### [Your goal]
Give again, word for word, each line from the top of the listing through the line that holds "colatv truc tiep".

### [Provided material]
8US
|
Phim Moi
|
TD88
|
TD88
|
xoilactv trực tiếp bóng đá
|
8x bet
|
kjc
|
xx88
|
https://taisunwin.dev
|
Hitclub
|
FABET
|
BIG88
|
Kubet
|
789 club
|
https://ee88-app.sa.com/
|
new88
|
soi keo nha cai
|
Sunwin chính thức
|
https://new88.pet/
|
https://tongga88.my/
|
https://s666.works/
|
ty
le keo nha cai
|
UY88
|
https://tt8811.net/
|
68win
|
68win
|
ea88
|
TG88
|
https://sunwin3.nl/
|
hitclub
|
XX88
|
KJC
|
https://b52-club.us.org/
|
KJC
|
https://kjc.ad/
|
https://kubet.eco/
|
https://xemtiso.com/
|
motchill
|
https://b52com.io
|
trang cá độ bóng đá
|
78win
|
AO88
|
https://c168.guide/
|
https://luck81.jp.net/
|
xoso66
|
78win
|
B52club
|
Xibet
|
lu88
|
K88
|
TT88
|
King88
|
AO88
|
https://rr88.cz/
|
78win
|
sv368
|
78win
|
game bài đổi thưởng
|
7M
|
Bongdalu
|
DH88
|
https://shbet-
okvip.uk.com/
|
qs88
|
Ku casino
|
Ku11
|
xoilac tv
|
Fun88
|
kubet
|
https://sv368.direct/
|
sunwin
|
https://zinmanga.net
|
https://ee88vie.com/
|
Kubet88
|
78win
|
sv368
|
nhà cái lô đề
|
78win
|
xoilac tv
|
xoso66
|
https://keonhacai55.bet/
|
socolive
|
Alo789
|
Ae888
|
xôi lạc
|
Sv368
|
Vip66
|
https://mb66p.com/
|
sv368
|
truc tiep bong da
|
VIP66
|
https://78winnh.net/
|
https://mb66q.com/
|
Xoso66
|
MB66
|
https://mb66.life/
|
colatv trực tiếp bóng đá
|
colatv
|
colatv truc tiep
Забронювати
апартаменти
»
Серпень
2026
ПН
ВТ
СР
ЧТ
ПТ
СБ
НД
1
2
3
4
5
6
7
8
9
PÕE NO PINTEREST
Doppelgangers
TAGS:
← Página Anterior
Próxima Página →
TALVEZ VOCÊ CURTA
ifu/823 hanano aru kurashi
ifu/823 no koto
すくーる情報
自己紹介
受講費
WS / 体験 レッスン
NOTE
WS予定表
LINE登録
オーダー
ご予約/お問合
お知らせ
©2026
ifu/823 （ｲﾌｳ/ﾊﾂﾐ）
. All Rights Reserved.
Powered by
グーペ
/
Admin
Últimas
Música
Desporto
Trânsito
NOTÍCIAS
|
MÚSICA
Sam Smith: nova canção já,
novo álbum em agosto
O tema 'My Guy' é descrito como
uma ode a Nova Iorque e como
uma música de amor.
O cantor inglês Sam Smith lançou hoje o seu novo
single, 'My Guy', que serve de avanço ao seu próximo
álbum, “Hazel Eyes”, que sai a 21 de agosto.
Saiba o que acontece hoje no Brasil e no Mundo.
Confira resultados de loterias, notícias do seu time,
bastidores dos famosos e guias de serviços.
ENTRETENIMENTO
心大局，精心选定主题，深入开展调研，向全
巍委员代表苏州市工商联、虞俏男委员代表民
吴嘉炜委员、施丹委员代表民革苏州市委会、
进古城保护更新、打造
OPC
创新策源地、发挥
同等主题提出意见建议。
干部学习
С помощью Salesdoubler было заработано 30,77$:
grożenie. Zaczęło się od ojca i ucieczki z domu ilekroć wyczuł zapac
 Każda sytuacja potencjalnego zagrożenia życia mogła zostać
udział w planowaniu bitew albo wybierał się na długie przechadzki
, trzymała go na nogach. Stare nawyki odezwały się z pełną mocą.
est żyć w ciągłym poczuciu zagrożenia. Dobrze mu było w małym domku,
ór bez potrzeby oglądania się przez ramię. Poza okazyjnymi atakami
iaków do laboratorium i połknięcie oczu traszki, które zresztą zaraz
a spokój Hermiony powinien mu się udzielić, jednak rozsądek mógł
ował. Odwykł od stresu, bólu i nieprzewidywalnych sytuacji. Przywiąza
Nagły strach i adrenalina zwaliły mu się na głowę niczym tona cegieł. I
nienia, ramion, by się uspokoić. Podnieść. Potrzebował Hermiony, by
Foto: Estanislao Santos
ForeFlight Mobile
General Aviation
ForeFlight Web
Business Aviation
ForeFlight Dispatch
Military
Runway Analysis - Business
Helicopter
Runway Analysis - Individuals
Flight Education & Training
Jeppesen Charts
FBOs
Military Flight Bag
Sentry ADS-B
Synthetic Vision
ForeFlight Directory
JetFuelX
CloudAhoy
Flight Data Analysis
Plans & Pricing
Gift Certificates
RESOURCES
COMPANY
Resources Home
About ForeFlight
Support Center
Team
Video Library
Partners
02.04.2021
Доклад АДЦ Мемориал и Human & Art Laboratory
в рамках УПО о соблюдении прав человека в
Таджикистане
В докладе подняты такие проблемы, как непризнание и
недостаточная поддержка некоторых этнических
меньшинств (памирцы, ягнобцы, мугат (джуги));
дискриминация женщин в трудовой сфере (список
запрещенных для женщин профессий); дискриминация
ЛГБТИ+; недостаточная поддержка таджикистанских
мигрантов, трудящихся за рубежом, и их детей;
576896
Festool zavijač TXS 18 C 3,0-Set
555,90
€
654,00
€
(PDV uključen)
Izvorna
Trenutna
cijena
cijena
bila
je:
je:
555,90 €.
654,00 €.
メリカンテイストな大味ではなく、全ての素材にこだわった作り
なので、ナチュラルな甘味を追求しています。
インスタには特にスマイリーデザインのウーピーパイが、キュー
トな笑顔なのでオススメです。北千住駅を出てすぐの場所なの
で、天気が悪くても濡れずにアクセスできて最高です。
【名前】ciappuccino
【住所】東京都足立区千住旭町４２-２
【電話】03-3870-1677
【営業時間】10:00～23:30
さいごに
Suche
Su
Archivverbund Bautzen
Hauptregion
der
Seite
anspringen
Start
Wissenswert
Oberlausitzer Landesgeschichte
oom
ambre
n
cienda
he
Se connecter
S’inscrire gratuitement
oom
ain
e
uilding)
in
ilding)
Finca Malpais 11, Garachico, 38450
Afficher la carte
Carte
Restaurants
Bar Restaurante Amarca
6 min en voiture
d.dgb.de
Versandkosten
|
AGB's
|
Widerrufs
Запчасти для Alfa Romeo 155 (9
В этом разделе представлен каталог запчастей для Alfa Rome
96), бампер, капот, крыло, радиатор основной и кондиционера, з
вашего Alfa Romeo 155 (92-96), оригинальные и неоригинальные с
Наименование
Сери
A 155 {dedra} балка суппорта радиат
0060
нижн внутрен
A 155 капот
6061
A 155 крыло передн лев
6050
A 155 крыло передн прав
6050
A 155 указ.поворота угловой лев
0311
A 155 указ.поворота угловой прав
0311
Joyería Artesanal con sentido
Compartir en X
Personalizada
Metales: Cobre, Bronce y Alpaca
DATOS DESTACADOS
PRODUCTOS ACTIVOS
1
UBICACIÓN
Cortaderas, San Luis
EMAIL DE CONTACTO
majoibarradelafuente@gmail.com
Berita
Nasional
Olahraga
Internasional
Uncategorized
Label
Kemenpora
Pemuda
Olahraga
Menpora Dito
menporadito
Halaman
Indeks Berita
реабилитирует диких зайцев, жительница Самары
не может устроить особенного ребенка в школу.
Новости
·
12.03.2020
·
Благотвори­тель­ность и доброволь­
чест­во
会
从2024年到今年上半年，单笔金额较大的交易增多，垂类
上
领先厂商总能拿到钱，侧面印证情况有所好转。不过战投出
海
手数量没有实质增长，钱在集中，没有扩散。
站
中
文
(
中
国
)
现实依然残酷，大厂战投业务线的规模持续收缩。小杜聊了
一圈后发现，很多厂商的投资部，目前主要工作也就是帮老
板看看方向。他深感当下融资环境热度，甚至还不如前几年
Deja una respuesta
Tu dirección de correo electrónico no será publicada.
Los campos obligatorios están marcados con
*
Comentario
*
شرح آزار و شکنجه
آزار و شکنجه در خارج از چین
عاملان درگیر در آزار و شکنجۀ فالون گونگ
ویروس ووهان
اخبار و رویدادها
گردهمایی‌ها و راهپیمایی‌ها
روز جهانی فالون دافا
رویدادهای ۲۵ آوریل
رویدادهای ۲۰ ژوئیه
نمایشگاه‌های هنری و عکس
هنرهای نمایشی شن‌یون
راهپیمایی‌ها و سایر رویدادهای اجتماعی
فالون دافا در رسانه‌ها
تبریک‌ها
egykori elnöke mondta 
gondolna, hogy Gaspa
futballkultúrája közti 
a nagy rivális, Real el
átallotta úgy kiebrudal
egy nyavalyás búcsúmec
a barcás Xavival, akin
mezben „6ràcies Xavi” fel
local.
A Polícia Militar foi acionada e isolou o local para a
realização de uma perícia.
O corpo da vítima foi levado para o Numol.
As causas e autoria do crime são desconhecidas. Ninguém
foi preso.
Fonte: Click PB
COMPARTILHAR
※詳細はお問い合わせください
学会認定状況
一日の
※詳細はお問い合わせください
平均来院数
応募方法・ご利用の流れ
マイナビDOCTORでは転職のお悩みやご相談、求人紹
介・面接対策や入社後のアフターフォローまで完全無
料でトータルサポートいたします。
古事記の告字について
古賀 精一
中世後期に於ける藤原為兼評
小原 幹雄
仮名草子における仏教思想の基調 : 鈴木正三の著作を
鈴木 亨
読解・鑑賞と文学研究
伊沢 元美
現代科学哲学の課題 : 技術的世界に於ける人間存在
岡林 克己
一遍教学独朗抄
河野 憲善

### [The answer]
8US
|
Phim Moi
|
TD88
|
TD88
|
xoilactv trực tiếp bóng đá
|
8x bet
|
kjc
|
xx88
|
https://taisunwin.dev
|
Hitclub
|
FABET
|
BIG88
|
Kubet
|
789 club
|
https://ee88-app.sa.com/
|
new88
|
soi keo nha cai
|
Sunwin chính thức
|
https://new88.pet/
|
https://tongga88.my/
|
https://s666.works/
|
ty
le keo nha cai
|
UY88
|
https://tt8811.net/
|
68win
|
68win
|
ea88
|
TG88
|
https://sunwin3.nl/
|
hitclub
|
XX88
|
KJC
|
https://b52-club.us.org/
|
KJC
|
https://kjc.ad/
|
https://kubet.eco/
|
https://xemtiso.com/
|
motchill
|
https://b52com.io
|
trang cá độ bóng đá
|
78win
|
AO88
|
https://c168.guide/
|
https://luck81.jp.net/
|
xoso66
|
78win
|
B52club
|
Xibet
|
lu88
|
K88
|
TT88
|
King88
|
AO88
|
https://rr88.cz/
|
78win
|
sv368
|
78win
|
game bài đổi thưởng
|
7M
|
Bongdalu
|
DH88
|
https://shbet-
okvip.uk.com/
|
qs88
|
Ku casino
|
Ku11
|
xoilac tv
|
Fun88
|
kubet
|
https://sv368.direct/
|
sunwin
|
https://zinmanga.net
|
https://ee88vie.com/
|
Kubet88
|
78win
|
sv368
|
nhà cái lô đề
|
78win
|
xoilac tv
|
xoso66
|
https://keonhacai55.bet/
|
socolive
|
Alo789
|
Ae888
|
xôi lạc
|
Sv368
|
Vip66
|
https://mb66p.com/
|
sv368
|
truc tiep bong da
|
VIP66
|
https://78winnh.net/
|
https://mb66q.com/
|
Xoso66
|
MB66
|
https://mb66.life/
|
colatv trực tiếp bóng đá
|
colatv
|
colatv truc tiep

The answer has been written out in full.